Many swimming microorganisms propel themselves with whip-like structures called flagella. Most propulsion strategies involve planar and helical beating patterns, which are well studied. However, euglenids – a group of algae mainly found in freshwater – have a single anterior flagellum that moves in a fast spinning motion that deviates from these commonly-seen patterns. The movement is often described as a “spinning lasso” or “figure eight”, but as its complex 3D trajectory makes it difficult to study.

Now, Antonio DeSimone DeSimone at the International School for Advanced Studies in Trieste, Italy, and colleagues have used 2D images of specimens of the 50 μm long euglenid, Euglena gracilis to create 3D reconstructions of the beating flagellum’s path and the motion of the organism.

Filling a gap

“The direct observation techniques available today do not allow us to see the moving body in the third dimension with sufficient spatial and temporal detail,” explains DeSimone. “Our technique, which can be generalized to all flagellated organisms, and therefore useful for studying other species, fills this gap.”

Using a high-speed video camera, the researchers took standard 2D microscopy images at a high frame rate and combined these with a mathematical model based around some simple assumptions on the physics governing the propulsion system. In particular, the low Reynolds number hydrodynamics of the system puts limits on the possible trajectories and rotations of the algae.

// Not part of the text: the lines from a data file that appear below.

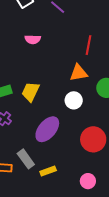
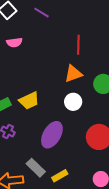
pink semicircle: (33, 39) -> (14, 42), moved
yellow trapezoid: (31, 92) -> (29, 101), turned -130

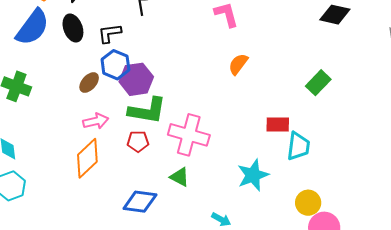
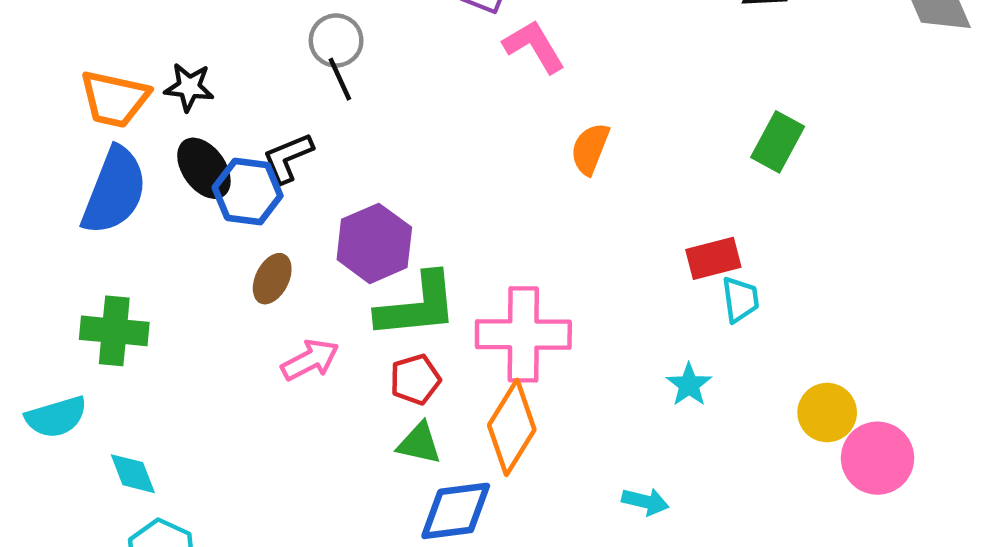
blue hexagon: (115, 65) -> (248, 192), moved
cyan trapezoid: (298, 146) -> (740, 299), moved, size x0.7
orange diamond: (87, 158) -> (512, 427), moved
cyan star: (253, 175) -> (689, 385), size x0.6
green triangle: (180, 177) -> (419, 443), moved

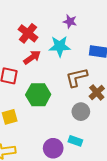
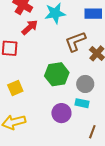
green hexagon: (38, 95) -> (57, 74), moved
gray circle: (81, 112) -> (85, 84), moved

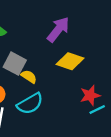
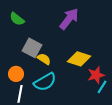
yellow diamond: (70, 61) -> (79, 59), moved
cyan line: (97, 110) -> (102, 87), turned -32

The team says that its approach is like that used centuries ago by Johannes Kepler and Isaac Newton to identify the orbits of solar system planets around the Sun. The planets can appear to follow complicated and mysterious paths. But once it is understood that the planets are all orbiting the Sun it is possible to calculate and explain their movements.

“It’s a bit like knowing that the Earth revolves around an axis as it makes its orbit, and having a sequence of two-dimensional images – many disks – of the planet, just as it appears if seen from the Sun. By mounting the images in the correct orientations, you can reconstruct the 3D map of the Earth,” explains DeSimone.

Reference axes

Likewise, once reference axes for the movement of the euglenid are identified, it is possible to create a 3D reconstruction of the movement of the body and the shapes of the beating flagellum, from a set of 2D images.

Although the flagellum of the alga is attached to the front of the organism the researchers say that its movement cannot be adequately summarized as a backward beating to push the cell forward. They explain that the flagellum beats laterally, spanning a complex sequence of non-planar shapes and that no obvious symmetries can be exploited to guess the way the body moves. They add that the motion involves spiralling trajectories coupled to body rotations (see video).

The researchers say that their results fit with experimental observation and suggest that all flagellated microorganisms move with helical trajectories when they beat their flagellum periodically in time. This, they say, suggests a “universal law” of motion for flagella propulsion.

Tiny robots

The researchers say that understanding how flagellated organisms move could help with the development of tiny bio-inspired robots. “For years, many laboratories in the world have been studying how to exploit the way biological organisms move and apply it to technology. Small organisms such as eugenids are particularly interesting for medical applications, for example,” DeSimone says.

The research is described in the Proceedings of the National Academies of Sciences.